Entries supplied
______________________________
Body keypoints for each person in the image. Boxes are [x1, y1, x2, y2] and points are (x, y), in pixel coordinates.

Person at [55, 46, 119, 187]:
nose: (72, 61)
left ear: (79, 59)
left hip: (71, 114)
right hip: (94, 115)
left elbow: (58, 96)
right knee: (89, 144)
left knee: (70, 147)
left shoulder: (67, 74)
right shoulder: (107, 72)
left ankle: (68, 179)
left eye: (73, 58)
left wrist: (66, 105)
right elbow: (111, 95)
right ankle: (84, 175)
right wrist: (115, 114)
______________________________
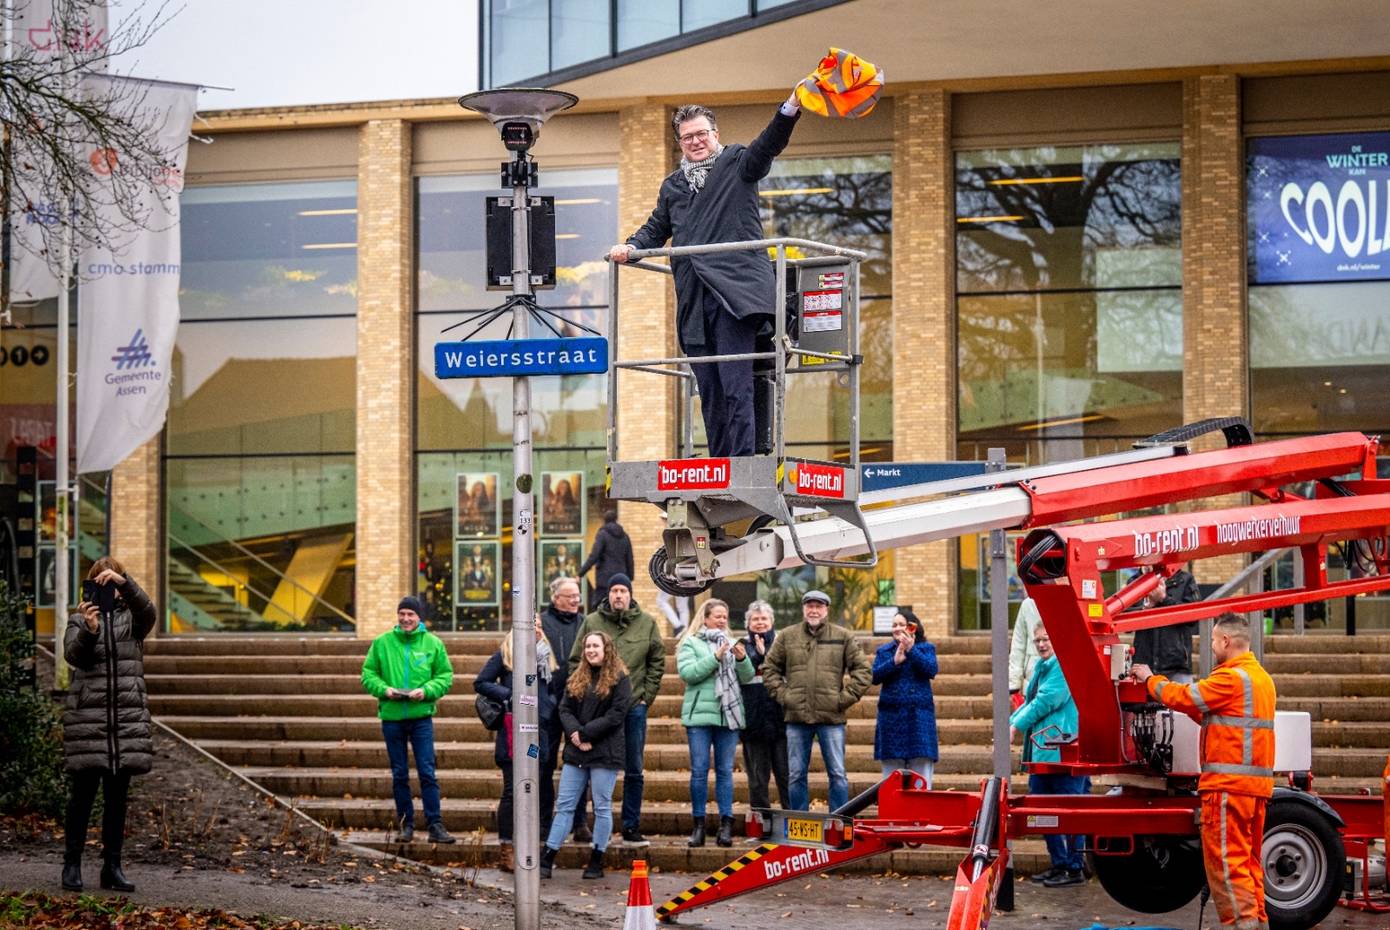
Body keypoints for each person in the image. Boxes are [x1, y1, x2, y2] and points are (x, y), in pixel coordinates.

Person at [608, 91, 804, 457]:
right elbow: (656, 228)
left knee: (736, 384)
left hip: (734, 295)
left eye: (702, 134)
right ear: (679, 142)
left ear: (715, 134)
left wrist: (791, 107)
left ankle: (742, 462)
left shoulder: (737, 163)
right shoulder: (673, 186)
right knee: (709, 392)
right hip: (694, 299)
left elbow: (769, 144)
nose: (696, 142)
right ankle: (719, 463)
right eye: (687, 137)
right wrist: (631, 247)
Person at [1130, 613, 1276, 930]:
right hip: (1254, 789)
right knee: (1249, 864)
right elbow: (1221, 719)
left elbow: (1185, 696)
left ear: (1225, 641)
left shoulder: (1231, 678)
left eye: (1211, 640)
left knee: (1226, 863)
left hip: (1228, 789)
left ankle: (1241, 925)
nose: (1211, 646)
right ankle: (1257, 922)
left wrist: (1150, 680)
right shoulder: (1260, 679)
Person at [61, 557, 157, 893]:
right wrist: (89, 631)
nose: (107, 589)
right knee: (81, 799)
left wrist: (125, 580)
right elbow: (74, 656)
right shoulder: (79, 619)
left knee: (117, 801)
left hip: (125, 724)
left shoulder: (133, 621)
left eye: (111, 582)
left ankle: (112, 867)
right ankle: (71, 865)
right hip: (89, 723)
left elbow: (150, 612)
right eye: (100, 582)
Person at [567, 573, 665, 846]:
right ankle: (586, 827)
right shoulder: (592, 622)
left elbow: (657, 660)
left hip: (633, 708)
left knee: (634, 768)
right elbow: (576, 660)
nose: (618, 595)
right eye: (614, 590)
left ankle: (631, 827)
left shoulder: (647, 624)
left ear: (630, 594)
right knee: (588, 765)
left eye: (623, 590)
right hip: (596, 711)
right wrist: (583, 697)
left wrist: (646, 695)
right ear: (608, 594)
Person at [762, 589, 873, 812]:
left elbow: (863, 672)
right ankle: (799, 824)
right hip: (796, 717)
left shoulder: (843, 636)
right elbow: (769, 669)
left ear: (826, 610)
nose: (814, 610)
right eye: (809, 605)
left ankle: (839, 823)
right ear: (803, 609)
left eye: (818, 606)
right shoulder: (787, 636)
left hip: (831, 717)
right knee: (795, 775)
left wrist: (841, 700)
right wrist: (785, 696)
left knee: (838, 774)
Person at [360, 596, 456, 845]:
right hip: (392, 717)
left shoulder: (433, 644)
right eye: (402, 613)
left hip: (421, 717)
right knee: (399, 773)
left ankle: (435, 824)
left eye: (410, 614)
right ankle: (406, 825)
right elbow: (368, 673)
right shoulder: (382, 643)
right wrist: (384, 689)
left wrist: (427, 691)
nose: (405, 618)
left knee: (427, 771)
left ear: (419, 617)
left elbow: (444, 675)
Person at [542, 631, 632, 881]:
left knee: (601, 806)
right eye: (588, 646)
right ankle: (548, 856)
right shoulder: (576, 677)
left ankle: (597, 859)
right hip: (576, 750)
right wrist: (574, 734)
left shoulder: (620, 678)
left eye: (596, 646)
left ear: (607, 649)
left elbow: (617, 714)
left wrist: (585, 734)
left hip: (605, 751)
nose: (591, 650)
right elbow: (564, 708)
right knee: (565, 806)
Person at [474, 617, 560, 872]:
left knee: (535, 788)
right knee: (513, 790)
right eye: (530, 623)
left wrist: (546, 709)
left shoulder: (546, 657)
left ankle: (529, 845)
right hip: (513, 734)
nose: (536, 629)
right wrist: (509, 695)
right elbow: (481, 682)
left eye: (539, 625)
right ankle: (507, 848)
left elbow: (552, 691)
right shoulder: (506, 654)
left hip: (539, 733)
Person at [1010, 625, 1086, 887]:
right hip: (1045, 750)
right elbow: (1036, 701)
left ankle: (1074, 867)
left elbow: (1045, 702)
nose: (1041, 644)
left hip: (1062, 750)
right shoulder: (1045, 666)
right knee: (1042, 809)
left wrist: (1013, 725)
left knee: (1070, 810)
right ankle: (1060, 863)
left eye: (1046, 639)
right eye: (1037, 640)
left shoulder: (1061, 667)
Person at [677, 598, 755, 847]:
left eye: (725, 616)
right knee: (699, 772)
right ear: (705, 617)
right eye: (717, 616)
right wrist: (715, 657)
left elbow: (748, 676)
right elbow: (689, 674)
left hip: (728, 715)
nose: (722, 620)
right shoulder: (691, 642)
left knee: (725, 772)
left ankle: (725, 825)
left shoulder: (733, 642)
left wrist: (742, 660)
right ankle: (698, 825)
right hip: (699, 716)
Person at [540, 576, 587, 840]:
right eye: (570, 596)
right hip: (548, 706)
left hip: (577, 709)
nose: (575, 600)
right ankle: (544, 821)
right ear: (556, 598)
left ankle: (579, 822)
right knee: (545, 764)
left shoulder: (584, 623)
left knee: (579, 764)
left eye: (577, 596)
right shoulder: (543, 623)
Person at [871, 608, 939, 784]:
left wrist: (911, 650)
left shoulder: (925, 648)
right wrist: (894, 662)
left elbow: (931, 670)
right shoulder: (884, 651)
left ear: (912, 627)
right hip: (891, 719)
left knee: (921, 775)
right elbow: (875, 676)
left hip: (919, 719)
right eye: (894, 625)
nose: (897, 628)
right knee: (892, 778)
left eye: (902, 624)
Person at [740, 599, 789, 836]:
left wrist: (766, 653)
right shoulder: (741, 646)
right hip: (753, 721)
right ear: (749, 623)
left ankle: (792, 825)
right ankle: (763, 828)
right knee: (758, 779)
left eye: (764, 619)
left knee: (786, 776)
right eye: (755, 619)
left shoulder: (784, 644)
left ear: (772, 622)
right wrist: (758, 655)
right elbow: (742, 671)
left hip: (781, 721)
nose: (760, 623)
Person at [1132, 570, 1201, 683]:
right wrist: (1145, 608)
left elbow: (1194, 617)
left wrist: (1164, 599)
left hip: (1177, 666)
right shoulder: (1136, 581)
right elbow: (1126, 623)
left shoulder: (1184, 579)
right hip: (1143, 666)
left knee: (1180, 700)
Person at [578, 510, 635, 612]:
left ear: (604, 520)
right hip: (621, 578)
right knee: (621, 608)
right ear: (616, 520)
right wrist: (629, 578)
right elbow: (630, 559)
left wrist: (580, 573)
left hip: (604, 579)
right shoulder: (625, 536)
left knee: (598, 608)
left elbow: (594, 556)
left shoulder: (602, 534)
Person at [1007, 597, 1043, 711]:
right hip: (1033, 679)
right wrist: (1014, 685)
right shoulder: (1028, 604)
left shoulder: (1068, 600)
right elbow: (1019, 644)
______________________________
Instructions to follow
Please copy, exactly and with nothing else, the lines above beginning at the line that has "right hip: (513, 734)" and ending with the line that has "right ear: (749, 623)".

Written answer
right hip: (513, 734)
nose: (536, 629)
right wrist: (509, 695)
right elbow: (481, 682)
left eye: (539, 625)
right ankle: (507, 848)
left elbow: (552, 691)
right shoulder: (506, 654)
left hip: (539, 733)
Person at [1010, 625, 1086, 887]:
right hip: (1045, 750)
right elbow: (1036, 701)
left ankle: (1074, 867)
left elbow: (1045, 702)
nose: (1041, 644)
left hip: (1062, 750)
right shoulder: (1045, 666)
right knee: (1042, 809)
left wrist: (1013, 725)
left knee: (1070, 810)
right ankle: (1060, 863)
left eye: (1046, 639)
right eye: (1037, 640)
left shoulder: (1061, 667)
Person at [677, 598, 755, 847]:
left eye: (725, 616)
right knee: (699, 772)
right ear: (705, 617)
right eye: (717, 616)
right wrist: (715, 657)
left elbow: (748, 676)
right elbow: (689, 674)
left hip: (728, 715)
nose: (722, 620)
right shoulder: (691, 642)
left knee: (725, 772)
left ankle: (725, 825)
left shoulder: (733, 642)
left wrist: (742, 660)
right ankle: (698, 825)
right hip: (699, 716)
Person at [540, 576, 587, 840]:
right eye: (570, 596)
right hip: (548, 706)
left hip: (577, 709)
nose: (575, 600)
right ankle: (544, 821)
right ear: (556, 598)
left ankle: (579, 822)
right knee: (545, 764)
left shoulder: (584, 623)
left knee: (579, 764)
left eye: (577, 596)
right shoulder: (543, 623)
Person at [871, 608, 939, 784]:
left wrist: (911, 650)
left shoulder: (925, 648)
right wrist: (894, 662)
left elbow: (931, 670)
right shoulder: (884, 651)
left ear: (912, 627)
right hip: (891, 719)
left knee: (921, 775)
right elbow: (875, 676)
left hip: (919, 719)
right eye: (894, 625)
nose: (897, 628)
right knee: (892, 778)
left eye: (902, 624)
Person at [740, 599, 789, 836]:
left wrist: (766, 653)
right shoulder: (741, 646)
right hip: (753, 721)
right ear: (749, 623)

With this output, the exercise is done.